The Phillies landed the prize of the 2010 free agents. But will this lead to long term success in Philadelphia?

On Monday night, Cliff Lee made the decision that would change his life forever.  This was the day he had been waiting for and talking about for the last two years.  So much to the chagrin of the smug NY media and Yankee fans, not only have the Yanks missed out on Carl Crawford and Jayson Werth, but now their unlimited supply of cash couldn’t even bring in Cliff Lee.  Instead, Lee took less money and years to sign with the Phillies.  This came as a huge shock to everyone.  But don’t worry Yankees fans, Russell Martin has signed!!!!

All we kept hearing about was the 7 year $147 million deal the Yankees were offering, and the 6 year $136 million deal from the Rangers.  But who would have thought that the Phillies, who already have $146 million in salary committed in 2011, would be able to jump in and land Lee?

Lee ultimately agreed to a five-year, guaranteed $120 million contract with the Phillies, sources told’s Jerry Crasnick. The deal includes a $27.5 million option in the sixth year based on performance.  So if he meets all the incentives, he’ll have a 6 year deal, averaging $24.58 million per season.  This is for a guy who has had arm problems in the past and will be 32 on opening day.  What I don’t understand is that for a guy who has had one season with a sub-3.00 ERA, and has only won 18 + games twice, he’s commanding this type of money.  Maybe it’s his 7-2 post season record.  But to me he’s just not worth that kind of money.

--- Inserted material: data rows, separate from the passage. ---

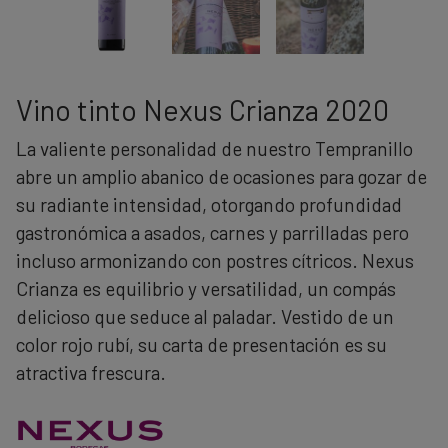
Vino tinto Nexus Crianza 2020
La valiente personalidad de nuestro Tempranillo
abre un amplio abanico de ocasiones para gozar de
su radiante intensidad, otorgando profundidad
gastronómica a asados, carnes y parrilladas pero
incluso armonizando con postres cítricos. Nexus
Crianza es equilibrio y versatilidad, un compás
delicioso que seduce al paladar. Vestido de un
color rojo rubí, su carta de presentación es su
atractiva frescura.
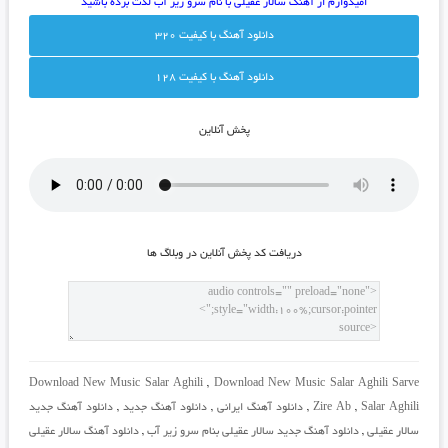
امیدوارم از
آهنگ سالار عقیلی با نام سرو زیر آب
لذت برده باشید
دانلود آهنگ با کيفيت 320
دانلود آهنگ با کيفيت 128
پخش آنلاين
دريافت کد پخش آنلاين در وبلاگ ها
Download New Music Salar Aghili
,
Download New Music Salar Aghili Sarve
Salar Aghili
,
Zire Ab
,
دانلود آهنگ ایرانی
,
دانلود آهنگ جدید
,
دانلود آهنگ جدید
سالار عقیلی
,
دانلود آهنگ جدید سالار عقیلی بنام سرو زیر آب
,
دانلود آهنگ سالار عقیلی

As a Mets fan, you would expect me to be crushed by the news that Lee will be joining Halladay, Oswalt and Hamels.  Sure, for the 2011 season, the Phils will have one of the best rotations in my lifetime on paper.  But as everyone knows, the games are played on the field.

When I think about this deal, there can only be one reason that the Phils pulled the trigger.  They are trying to win in 2011 and they are mortgaging everything they have for it.  God forbid they don’t win the World Series this year, take a look at the kind of money they will have locked up in 2012.

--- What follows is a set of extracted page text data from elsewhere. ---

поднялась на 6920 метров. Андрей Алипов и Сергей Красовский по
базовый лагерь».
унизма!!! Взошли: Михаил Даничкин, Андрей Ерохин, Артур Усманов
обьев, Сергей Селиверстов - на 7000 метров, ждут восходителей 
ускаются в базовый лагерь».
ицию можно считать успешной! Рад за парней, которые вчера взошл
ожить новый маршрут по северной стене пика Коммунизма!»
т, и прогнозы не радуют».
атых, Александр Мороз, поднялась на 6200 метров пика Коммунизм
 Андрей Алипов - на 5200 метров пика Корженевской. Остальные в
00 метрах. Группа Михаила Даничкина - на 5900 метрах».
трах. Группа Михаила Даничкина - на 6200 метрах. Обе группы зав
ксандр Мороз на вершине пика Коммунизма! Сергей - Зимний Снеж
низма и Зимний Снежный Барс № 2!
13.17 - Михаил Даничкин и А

  2012 Age   Salary in Millions  
SP 33 Cliff Lee 24  
SP 35 Roy Halladay 20  
1B 32.5 Ryan Howard 20  
2B 33 Chase Utley 15.286  
SP 28 Cole Hamels 13 Final arbitration year.  Assuming $13 mil
SS 33.5 Jimmy Rollins 10 FA after 2011.  Assuming he re-signs
SP 31.5 Joe Blanton 10.5  
CF 31.5 Shane Victorino 9.5  
3B 36.5 Placido Polanco 6.5  
C 33 Carlos Ruiz 3.7  
  32.75 Average Age    

So heading into the 2012 season, the Phils will have over $132 million committed to only 10 players, whose average age is just under 33 years old.  That is a complete recipe for disaster.  The most alarming thing about this scenario is that they still need to sign another 15 players to make up a full major league roster.  You would imagine that at this point that there would be a few top rookies or 2nd year players that would be making a very low salary (Dominic Brown for one), and playing major roles.  But this will not be the case.  In acquiring Lee the 1st time, they delt away 3 of their top prospects, and they also did the same with the trade for Roy Halladay.  So the only player they have left in their system that is projected to have any impact is Brown.

For a recap, the 2012 Phillies will be in the market for a 5th starter, a corner outfielder, a closer, 5 bench players and an entire bullpen.  Since when do the Phillies generate enough revenue to sustain a payroll that will be in excess of $150 mil?  In listening to new Mets GM  Sandy Alderson lay out a plan for the next few years, he keeps stressing that long-term deals to older players can cause a team to go into a dead period for 3 or 4 years.  God forbid one of these players gets hurt, your team can be crippled because of the lack of payroll flexability.

I give the Phillies tons of credit with their scouting department.  They have had the same core for about 4 years now and have gone on a great run.  But as all good things must come to an end, 2011 may as well be the final chapter in the Phillies run.